Related Reading for Sunday, July 6, 2025

Our library in Hewett Centre is open every Sunday after service during Coffee Hour in Hewett Centre, and our Library Team offers related reading lists based on the topic of the Sunday service. Here is their list for the upcoming service featuring Diane Brown on Sunday, July 6, 2025 at 11 a.m. All are welcome in Hewett Centre after the Sunday service to check out some books and to have coffee and conversation.

VanU library books related to this Sunday’s sermon:

1. Brave Souls: Writers and Artists Wrestle With God, Love, Death, and Things That Matter, by Douglas Todd, 1996, 920 TOD [Gift of the Interfaith/Multicultural Committee.
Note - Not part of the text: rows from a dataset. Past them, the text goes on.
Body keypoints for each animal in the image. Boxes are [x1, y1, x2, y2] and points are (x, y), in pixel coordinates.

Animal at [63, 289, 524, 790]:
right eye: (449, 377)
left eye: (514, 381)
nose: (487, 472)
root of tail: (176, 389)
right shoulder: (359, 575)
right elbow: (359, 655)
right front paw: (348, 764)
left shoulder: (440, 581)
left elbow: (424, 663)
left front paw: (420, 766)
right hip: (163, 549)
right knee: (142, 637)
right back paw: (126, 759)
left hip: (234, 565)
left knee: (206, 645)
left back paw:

From Amazon, the editorial review from Library Journal: “Canadian journalist Todd … converses with 28 artists, writers, and musicians about the spiritual intuitions that guide their work and nourish their creativity. John Irving, Douglas Coupland, Bruce Cockburn, Loreena McKennitt, Timothy Findley, Robert Fulghum, Nick Bantock, and others address matters of religion and spirituality with Todd, who skillfully draws thoughtful responses from the most reluctant of atheists. The hub of the conversations revolve around revisioning God, clarifying unprobed ideas about the afterlife, and revisiting personal ethical ideals and rituals that influence the creative process. …”]

2. In My Heart: A Book of Feelings (Growing Hearts), by Jo Witek and illustrated by Christine Roussey, 2014, J WIT [Gift of Karen Bartlett. From LibraryThing: “A young girl explores what different emotions feel like, such as happiness which makes her want to twirl, or sadness which feels as heavy as an elephant.”].

3. The Mythic Image, by Joseph Campbell, 1981, 291.13 CAM [The Julian Fears Library. From LibraryThing: “… Campbell’s major study of the mythology of the world’s high civilizations over five millennia. It includes nearly 450 illustrations. … Through the medium of visual art, the book explores the relation of dreams to myth and demonstrates the important differences between oriental and occidental interpretations of dreams and life.”].